Additionally, Pastor is expected to consider a request from the California Attorney General’s Office to prevent the 57-year-old doctor from practicing in California, while the case is pending.
Deputy Attorney General Trina Saunders told Pastor that the Attorney General’s Office felt the issue should not be put on hold until June, while one of Murray’s attorneys, Edward Chernoff, countered that the delay would be fine. The judge said he was not minimizing the importance of the request, but said he felt satisfied it would be appropriate to consider it at the hearing in June.
During the brief hearing Pastor noted that he was appointed as a judge in 1983 by then-Gov. Jerry Brown, who is now the state’s attorney general.
He also noted that he had written a letter of recommendation for one of the prosecutors on the Murray case, Deputy District Attorney David Walgren, who is seeking to be appointed as a judge.

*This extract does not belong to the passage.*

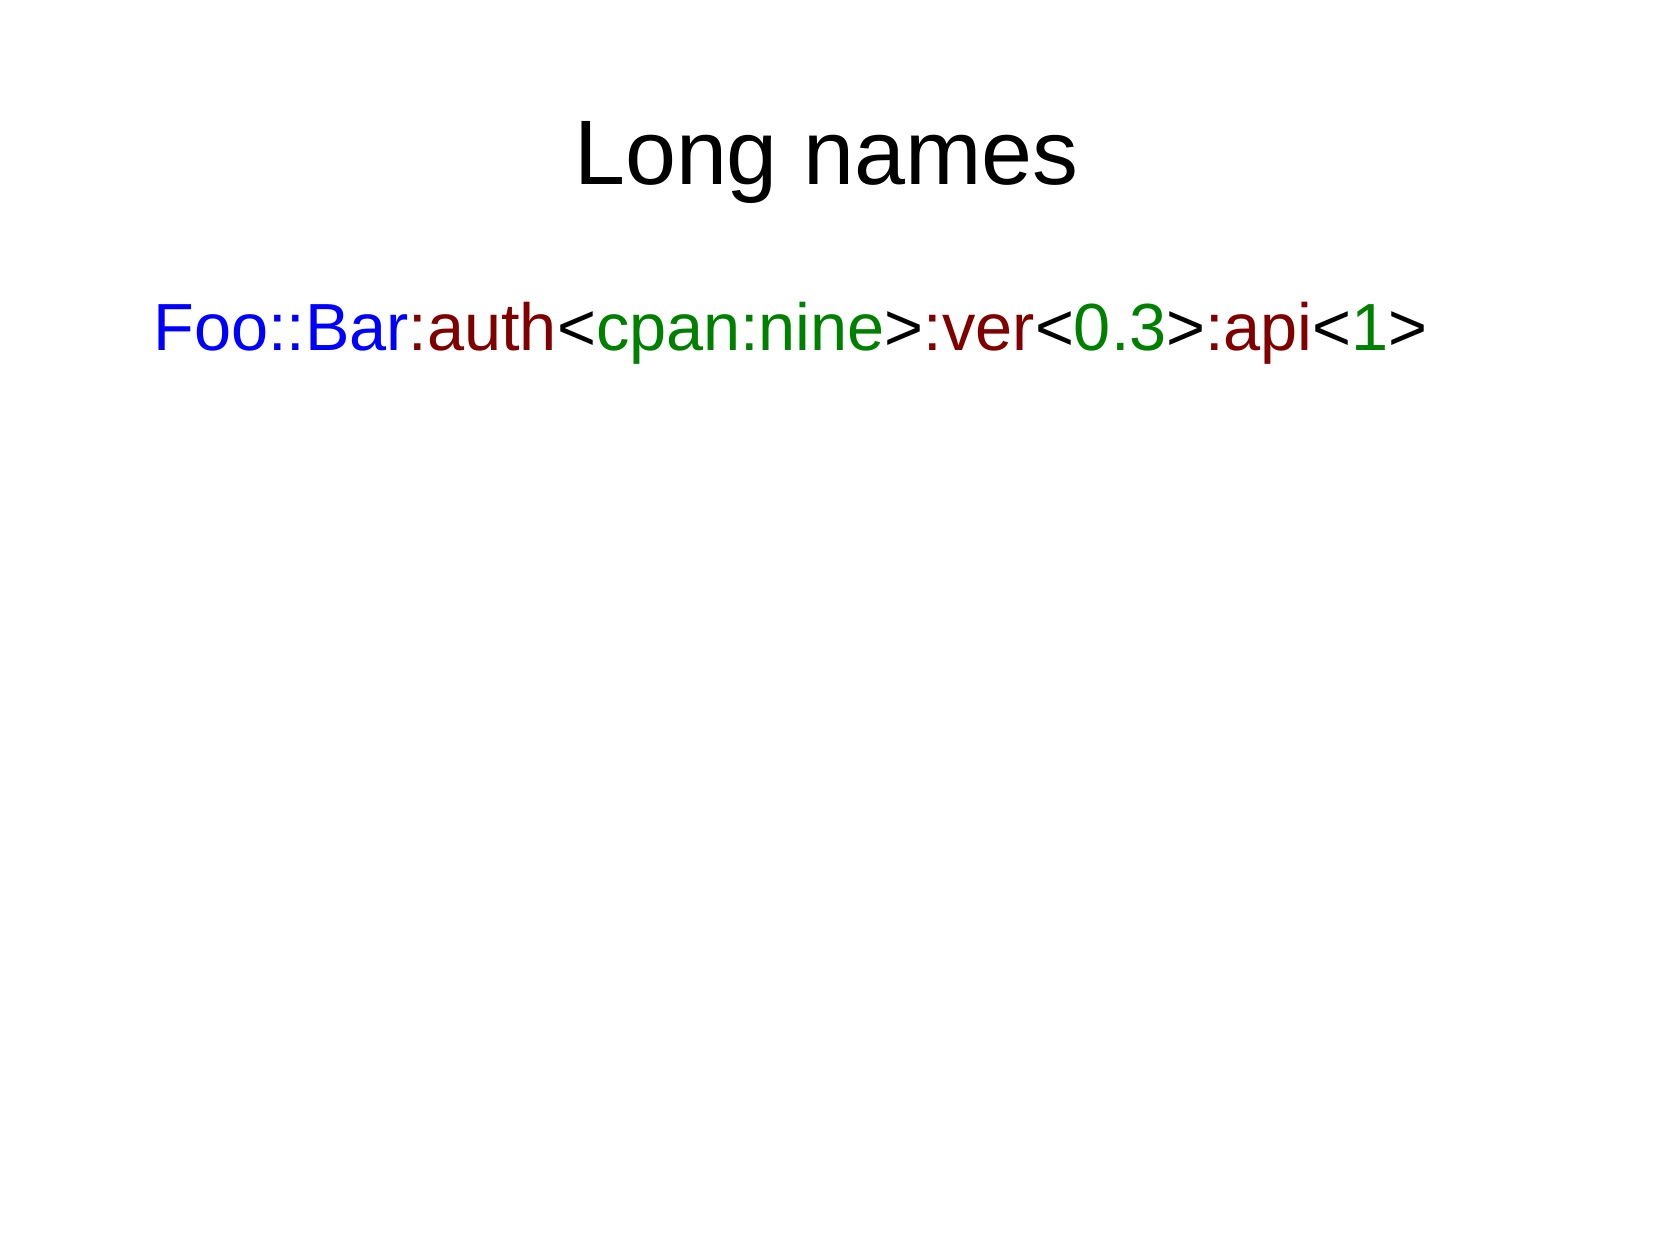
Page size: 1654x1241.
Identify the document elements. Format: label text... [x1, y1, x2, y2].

title Long names [82, 49, 1571, 257]
list Foo::Bar:auth<cpan:nine>:ver<0.3>:api<1> [82, 290, 1571, 1010]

Pastor said he did not believe that either of those matters would affect his ability to be a fair and impartial judge, but noted that seeking to have him disqualified from the case must do so within 10 days.
Jackson, 50, died June 25 of what the coroner’s office determined to be “propofol intoxication.” Propofol is a powerful prescription sedative.
Murray was charged Feb. 9 with felony involuntary manslaughter and was ordered by Superior Court Judge Keith L. Schwartz not to administer any heavy sedatives, particularly propofol, to patients.
Murray was on the payroll as staff physician for Jackson, when the singer died.
Saunders said Murray’s “criminal conduct and reckless actions taken in the care and treatment of his patient M.J. make him a danger to the public.”
But the doctor’s lawyers said that it would be “financially and personally devastating, if he was ordered to cease and desist from practicing medicine in California while the case is pending. They added that the doctor’s license to practice medicine in Texas would be similarly revoked, if the request is granted, and a similar action may occur in Nevada.
If he is unable to practice medicine in Texas and Nevada, Murray “will likely be faced with the inability to defend himself,” according to his attorneys.